Pada kesempatan itu, Dubes Abdulla Salem menyampaikan bahwa bantuan dari Pemerintah UEA ini merupakan bentuk solidaritas dan simpati terhadap masyarakat Indonesia yang sedang berada di masa krisis pandemi virus SARS-CoV-2. Ia juga mendoakan masyarakat Indonesia keluar dari krisis.
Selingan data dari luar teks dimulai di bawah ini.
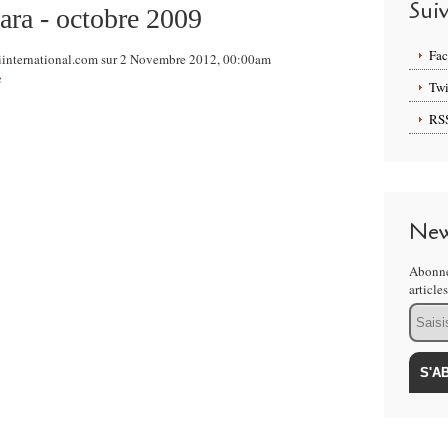
Sui
ara - octobre 2009
Fa
iinternational.com sur 2 Novembre 2012, 00:00am
e
Twi
RS
New
Abonne
article
Email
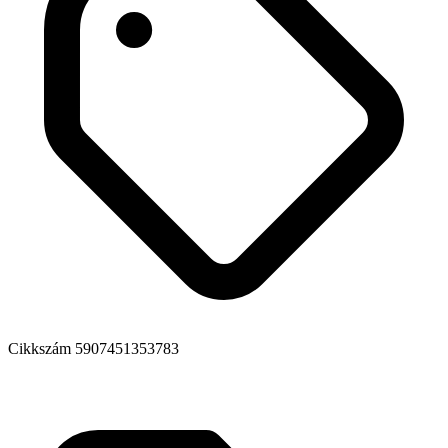
Cikkszám
5907451353783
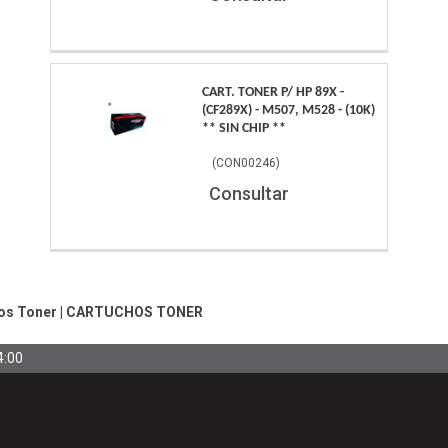
CART. TONER P/ HP 89X -
(CF289X) - M507, M528 - (10K)
** SIN CHIP **
(
CON00246
)
Consultar
os Toner
|
CARTUCHOS TONER
4:00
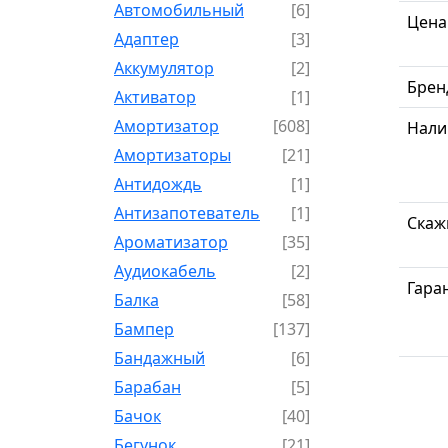
Автомобильный
[6]
Цена
Адаптер
[3]
Аккумулятор
[2]
Брен
Активатор
[1]
Амортизатор
[608]
Нали
Амортизаторы
[21]
Антидождь
[1]
Антизапотеватель
[1]
Скаж
Ароматизатор
[35]
Аудиокабель
[2]
Гара
Балка
[58]
Бампер
[137]
Бандажный
[6]
Барабан
[5]
Бачок
[40]
Бегунок
[21]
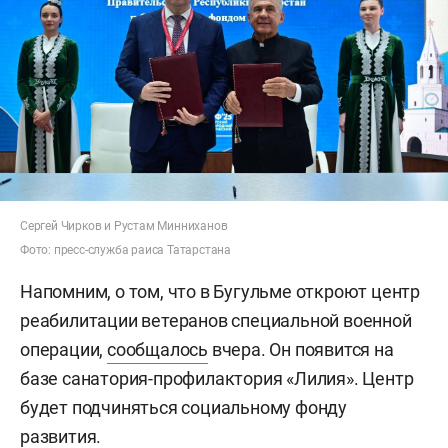
Сергей Чирков и Рустам Минниханов
Фото: пресс-служба раиса Татарстана
Напомним, о том, что в Бугульме откроют центр
реабилитации ветеранов специальной военной
операции,
сообщалось
вчера. Он появится на
базе санатория-профилактория «Лилия». Центр
будет подчиняться социальному фонду
развития.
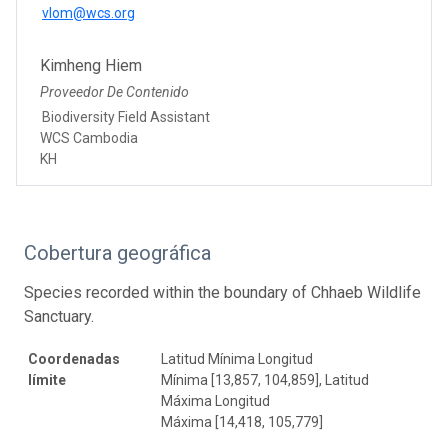
vlom@wcs.org
Kimheng Hiem
Proveedor De Contenido
Biodiversity Field Assistant
WCS Cambodia
KH
Cobertura geográfica
Species recorded within the boundary of Chhaeb Wildlife
Sanctuary.
Coordenadas
Latitud Mínima Longitud
límite
Mínima [13,857, 104,859], Latitud
Máxima Longitud
Máxima [14,418, 105,779]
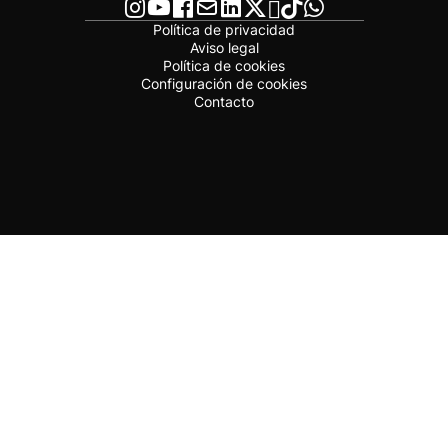
Política de privacidad
Aviso legal
Política de cookies
Configuración de cookies
Contacto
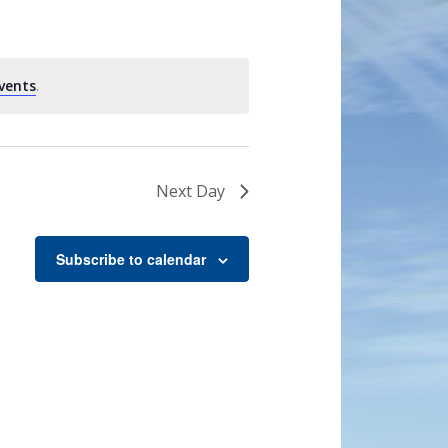
vents
.
Next Day
Subscribe to calendar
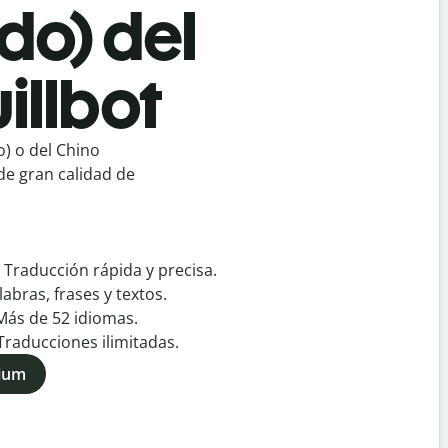
ado) del
illbot
) o del Chino
de gran calidad de
:
Traducción rápida y precisa.
labras, frases y textos.
Más de
52
idiomas.
Traducciones ilimitadas.
mium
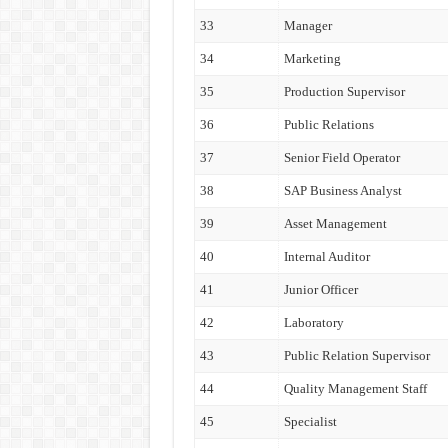
33
Manager
34
Marketing
35
Production Supervisor
36
Public Relations
37
Senior Field Operator
38
SAP Business Analyst
39
Asset Management
40
Internal Auditor
41
Junior Officer
42
Laboratory
43
Public Relation Supervisor
44
Quality Management Staff
45
Specialist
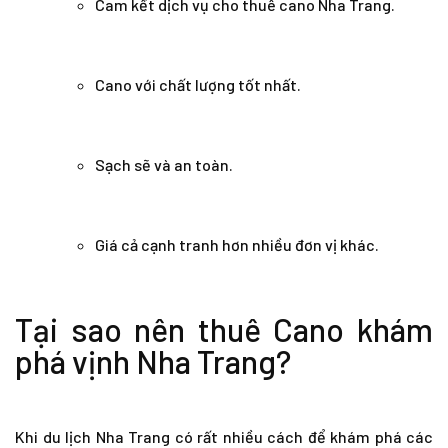
Cam kết dịch vụ cho thuê cano Nha Trang.
Cano với chất lượng tốt nhất.
Sạch sẽ và an toàn.
Giá cả cạnh tranh hơn nhiều đơn vị khác.
Tại sao nên thuê Cano khám
phá vịnh Nha Trang?
Khi du lịch Nha Trang có rất nhiều cách để khám phá các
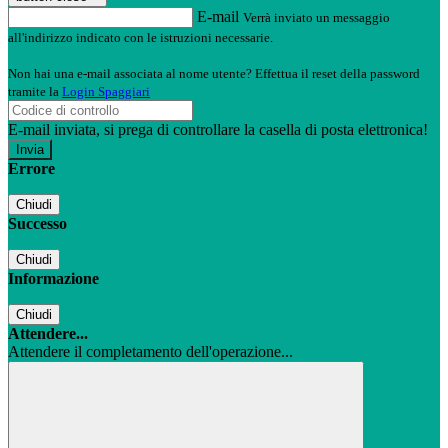
E-mail
Verrà inviato un messaggio
all'indirizzo indicato con le istruzioni necessarie.
Non hai una e-mail associata al nome utente? Effettua il reset della password
tramite la
Login Spaggiari
E-mail inviata, si prega di controllare la casella di posta elettronica!
Errore
Chiudi
Successo
Chiudi
Informazione
Chiudi
Attendere...
Attendere il completamento dell'operazione...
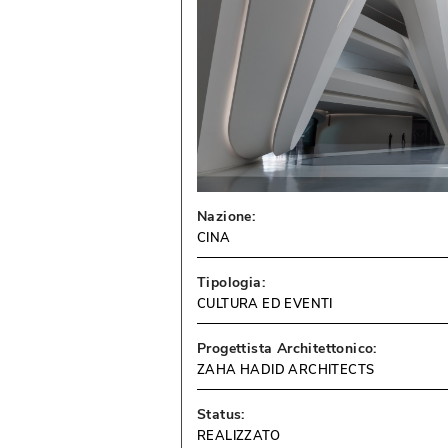
Nazione:
CINA
Tipologia:
CULTURA ED EVENTI
Progettista Architettonico:
ZAHA HADID ARCHITECTS
Status:
REALIZZATO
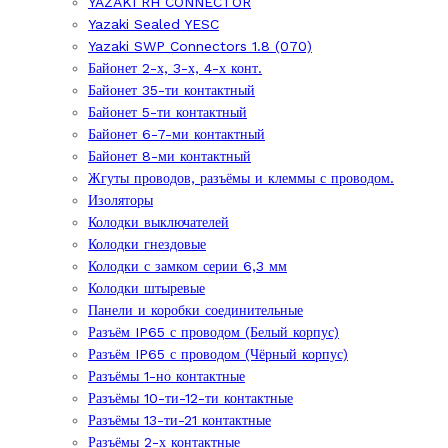
YAZAKI RH CONNECTOR
Yazaki Sealed YESC
Yazaki SWP Connectors 1.8 (070)
Байонет 2-х, 3-х, 4-х конт.
Байонет 35-ти контактный
Байонет 5-ти контактный
Байонет 6-7-ми контактный
Байонет 8-ми контактный
Жгуты проводов, разъёмы и клеммы с проводом.
Изоляторы
Колодки выключателей
Колодки гнездовые
Колодки с замком серии 6,3 мм
Колодки штыревые
Панели и коробки соединительные
Разъём IP65 с проводом (Белый корпус)
Разъём IP65 с проводом (Чёрный корпус)
Разъёмы 1-но контактные
Разъёмы 10-ти-12-ти контактные
Разъёмы 13-ти-21 контактные
Разъёмы 2-х контактные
Adapun rincian bantuan senilai Rp11,5 miliar tersebut berupa peralatan medis untuk mendukung penanganan pandemi COVID – 19, yakni baju APD 100.000 buah, sarung tangan 500.000 pasang, masker 50.000 buah, pelindung sepatu 30.000 dan sanitizer 20.000 botol. Bantuan yang tiba pada Selasa dini hari (28/4), pukul 02.35 WIB dengan penerbangan Etihad Airways akan segera didistribusikan oleh Gugus Tugas Nasional.
Pesawat pengangkut bantuan seberat 20 ton itu tidak hanya mengirimkan bantuan peralatan medis, tetapi Pemerintah UEA juga akan mengangkut pembelian buah dan sayur dari petani Indonesia. Ini sangat membantu perekonomian lokal dan UMKM di Tanah Air.